The first issue of The Volette was published December 17, 1928 as Volume 1, Issue 1. It contained no pictures and a handful of advertisements, along with a few "community news" notes that highlighted what students were doing, such as traveling to nearby cities or visiting family. The University of Tennessee system's athletic teams were all known as "Volunteers," which likely played into the decision to go with the name.
In the Spring of 1971, UT Martin broke with the university system and renamed their team the Pacers, and The Pacer followed suit with its first issue coming on October 6, 1971. While that issue was also labeled Volume 1, later staff members saw fit to reset the numbering back to that of the first Volette. As you browse the archives, you will see that the printed volume numbering will not match how it is archived.
Though the university’s nickname changed again in 1995, then-Pacer adviser Dr.

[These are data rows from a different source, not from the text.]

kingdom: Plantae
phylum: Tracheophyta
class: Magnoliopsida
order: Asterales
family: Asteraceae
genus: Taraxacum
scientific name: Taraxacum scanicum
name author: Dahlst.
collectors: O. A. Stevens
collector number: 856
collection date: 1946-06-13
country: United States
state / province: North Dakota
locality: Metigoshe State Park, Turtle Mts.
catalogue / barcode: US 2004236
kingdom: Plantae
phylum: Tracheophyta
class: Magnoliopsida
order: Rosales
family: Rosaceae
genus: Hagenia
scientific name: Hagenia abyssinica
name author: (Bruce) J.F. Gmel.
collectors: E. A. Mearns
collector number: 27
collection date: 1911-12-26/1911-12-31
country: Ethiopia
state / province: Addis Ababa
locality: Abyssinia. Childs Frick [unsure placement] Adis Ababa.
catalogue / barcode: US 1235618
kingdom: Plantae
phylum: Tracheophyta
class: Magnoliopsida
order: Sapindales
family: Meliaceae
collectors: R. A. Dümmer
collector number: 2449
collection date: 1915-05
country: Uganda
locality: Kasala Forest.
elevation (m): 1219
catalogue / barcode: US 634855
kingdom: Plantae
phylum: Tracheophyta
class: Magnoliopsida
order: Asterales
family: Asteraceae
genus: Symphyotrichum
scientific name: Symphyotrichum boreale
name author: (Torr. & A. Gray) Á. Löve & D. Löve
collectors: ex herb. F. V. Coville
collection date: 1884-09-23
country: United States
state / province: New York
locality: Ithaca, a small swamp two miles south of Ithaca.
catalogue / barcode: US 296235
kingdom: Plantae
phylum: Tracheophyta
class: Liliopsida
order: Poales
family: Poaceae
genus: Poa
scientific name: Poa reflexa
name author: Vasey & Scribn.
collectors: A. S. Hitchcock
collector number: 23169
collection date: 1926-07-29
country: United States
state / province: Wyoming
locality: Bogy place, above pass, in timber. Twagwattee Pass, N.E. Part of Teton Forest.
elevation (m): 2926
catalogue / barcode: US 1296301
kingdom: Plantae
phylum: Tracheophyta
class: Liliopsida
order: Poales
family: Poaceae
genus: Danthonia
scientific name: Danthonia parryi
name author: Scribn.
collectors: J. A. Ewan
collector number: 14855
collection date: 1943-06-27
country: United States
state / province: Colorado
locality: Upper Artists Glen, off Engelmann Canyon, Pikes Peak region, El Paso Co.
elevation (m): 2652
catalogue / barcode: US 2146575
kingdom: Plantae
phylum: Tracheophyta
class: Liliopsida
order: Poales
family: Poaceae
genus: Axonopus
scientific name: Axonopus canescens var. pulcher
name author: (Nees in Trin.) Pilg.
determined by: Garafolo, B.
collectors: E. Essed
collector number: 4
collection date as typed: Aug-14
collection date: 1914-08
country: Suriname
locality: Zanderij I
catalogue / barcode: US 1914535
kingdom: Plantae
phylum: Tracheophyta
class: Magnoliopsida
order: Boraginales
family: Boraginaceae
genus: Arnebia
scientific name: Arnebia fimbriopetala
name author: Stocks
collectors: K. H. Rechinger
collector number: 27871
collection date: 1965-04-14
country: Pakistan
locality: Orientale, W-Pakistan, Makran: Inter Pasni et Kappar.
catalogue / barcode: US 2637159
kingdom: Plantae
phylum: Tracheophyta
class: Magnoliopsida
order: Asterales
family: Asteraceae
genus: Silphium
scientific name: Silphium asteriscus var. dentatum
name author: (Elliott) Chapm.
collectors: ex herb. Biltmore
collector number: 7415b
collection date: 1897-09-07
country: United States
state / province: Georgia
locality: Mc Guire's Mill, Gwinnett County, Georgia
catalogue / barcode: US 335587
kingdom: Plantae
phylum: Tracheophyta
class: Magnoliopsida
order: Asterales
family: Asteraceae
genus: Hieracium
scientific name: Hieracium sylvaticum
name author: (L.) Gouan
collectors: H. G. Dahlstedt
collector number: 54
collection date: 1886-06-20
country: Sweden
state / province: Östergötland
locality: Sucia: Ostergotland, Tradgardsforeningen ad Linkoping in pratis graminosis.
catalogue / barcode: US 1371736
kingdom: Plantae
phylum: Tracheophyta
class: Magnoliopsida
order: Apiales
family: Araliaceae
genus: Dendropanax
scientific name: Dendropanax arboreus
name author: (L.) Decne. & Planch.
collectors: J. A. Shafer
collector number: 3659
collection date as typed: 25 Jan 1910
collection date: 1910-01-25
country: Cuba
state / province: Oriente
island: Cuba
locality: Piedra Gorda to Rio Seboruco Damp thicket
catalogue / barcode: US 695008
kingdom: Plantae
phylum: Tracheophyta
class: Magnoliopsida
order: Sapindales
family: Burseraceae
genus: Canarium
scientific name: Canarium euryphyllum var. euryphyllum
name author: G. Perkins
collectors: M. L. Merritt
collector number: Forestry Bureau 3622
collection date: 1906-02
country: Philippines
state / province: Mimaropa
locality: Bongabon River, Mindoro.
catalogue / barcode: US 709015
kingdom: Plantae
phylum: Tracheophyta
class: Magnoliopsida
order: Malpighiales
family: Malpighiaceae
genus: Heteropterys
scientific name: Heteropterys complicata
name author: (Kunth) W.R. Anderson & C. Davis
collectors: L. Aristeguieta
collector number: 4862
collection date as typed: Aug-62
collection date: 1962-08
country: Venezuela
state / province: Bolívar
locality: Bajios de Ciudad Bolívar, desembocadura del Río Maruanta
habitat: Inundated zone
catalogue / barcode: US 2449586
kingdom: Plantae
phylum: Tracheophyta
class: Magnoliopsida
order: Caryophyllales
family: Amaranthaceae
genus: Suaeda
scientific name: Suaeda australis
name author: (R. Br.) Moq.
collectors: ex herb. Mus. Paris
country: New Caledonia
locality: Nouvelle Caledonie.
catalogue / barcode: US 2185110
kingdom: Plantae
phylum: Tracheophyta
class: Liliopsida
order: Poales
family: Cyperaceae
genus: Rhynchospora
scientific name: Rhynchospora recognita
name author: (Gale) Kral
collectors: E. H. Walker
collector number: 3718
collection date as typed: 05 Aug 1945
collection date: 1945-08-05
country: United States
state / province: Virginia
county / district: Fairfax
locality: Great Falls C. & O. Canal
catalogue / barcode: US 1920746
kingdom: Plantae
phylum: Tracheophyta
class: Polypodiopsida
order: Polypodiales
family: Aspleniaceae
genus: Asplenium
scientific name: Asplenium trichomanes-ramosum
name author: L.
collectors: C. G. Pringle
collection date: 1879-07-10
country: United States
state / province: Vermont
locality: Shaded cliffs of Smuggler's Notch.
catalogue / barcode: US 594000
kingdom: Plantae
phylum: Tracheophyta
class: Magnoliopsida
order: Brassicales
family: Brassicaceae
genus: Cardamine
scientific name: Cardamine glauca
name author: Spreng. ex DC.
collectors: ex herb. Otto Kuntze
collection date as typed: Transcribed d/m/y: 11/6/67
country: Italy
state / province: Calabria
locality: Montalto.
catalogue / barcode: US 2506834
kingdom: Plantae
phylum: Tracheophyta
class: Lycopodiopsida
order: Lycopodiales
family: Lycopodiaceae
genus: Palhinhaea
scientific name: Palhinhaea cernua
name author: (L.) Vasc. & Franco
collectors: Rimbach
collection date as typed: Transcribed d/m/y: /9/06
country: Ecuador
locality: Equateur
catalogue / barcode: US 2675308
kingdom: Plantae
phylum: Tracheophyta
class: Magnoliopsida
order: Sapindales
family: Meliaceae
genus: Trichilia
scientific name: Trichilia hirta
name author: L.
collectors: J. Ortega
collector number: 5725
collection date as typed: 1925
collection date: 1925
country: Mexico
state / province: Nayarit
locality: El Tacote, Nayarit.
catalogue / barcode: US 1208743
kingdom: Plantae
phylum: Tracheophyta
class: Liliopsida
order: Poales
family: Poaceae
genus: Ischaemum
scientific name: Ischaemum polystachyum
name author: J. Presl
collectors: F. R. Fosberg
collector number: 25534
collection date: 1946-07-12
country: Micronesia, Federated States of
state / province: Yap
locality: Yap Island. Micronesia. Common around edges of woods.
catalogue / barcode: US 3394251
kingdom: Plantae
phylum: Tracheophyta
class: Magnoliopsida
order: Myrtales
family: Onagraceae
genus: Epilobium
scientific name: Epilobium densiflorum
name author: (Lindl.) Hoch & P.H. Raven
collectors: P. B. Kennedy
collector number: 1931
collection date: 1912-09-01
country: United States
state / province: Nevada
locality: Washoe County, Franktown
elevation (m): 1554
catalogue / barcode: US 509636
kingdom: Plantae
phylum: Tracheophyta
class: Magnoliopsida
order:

Robert Nanney allowed the staff to vote whether to again change the newspaper's name to "The Skyhawk" or some other other variant, just as it had in 1971 to become The Pacer.
"By an overwhelming margin, the staff voted to retain the Pacer moniker for two reasons. First, The Pacer reflects an ever-evolving, pace-setting entity, and we believed the newspaper should continue to represent such on campus," Nanney said.
"Second, the staff believed that retaining the name would make it clear that the newspaper does not necessarily follow the recommendations of consultants."
Today, The Pacer is printed every other week during the Spring and Fall semesters.